Dynamics of Transient Structure in In-Context Linear Regression Transformers
Liam Carroll, Jesse Hoogland, Matthew Farrugia-Roberts, Daniel Murfet
TL;DR
The paper investigates transient structure in transformers trained on in-context linear regression across varying task diversity $M$, showing a progression from ridge-like generalization to dMMSE memorization. It combines joint trajectory PCA to reveal a generalization-memorization axis in function space with a Bayesian-inspired loss/complexity tradeoff based on the local learning coefficient (LLC) to explain the dynamics. The authors replicate the transient ridge phenomenon, identify a task-diversity threshold, and provide empirical LLC-based validation linking development to an evolving balance between accuracy and model complexity.
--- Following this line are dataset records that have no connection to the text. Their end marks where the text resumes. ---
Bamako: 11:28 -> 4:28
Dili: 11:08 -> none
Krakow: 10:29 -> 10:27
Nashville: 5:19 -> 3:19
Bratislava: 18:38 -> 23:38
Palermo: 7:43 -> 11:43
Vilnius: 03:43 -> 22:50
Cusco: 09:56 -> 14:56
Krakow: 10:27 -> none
These results offer a principled lens—dynamic internal model selection—for understanding how internal representations in deep networks develop and reorganize under changing data distributions, with implications for generalization and robustness.
Abstract
Modern deep neural networks display striking examples of rich internal computational structure. Uncovering principles governing the development of such structure is a priority for the science of deep learning. In this paper, we explore the transient ridge phenomenon: when transformers are trained on in-context linear regression tasks with intermediate task diversity, they initially behave like ridge regression before specializing to the tasks in their training distribution. This transition from a general solution to a specialized solution is revealed by joint trajectory principal component analysis. Further, we draw on the theory of Bayesian internal model selection to suggest a general explanation for the phenomena of transient structure in transformers, based on an evolving tradeoff between loss and complexity. We empirically validate this explanation by measuring the model complexity of our transformers as defined by the local learning coefficient.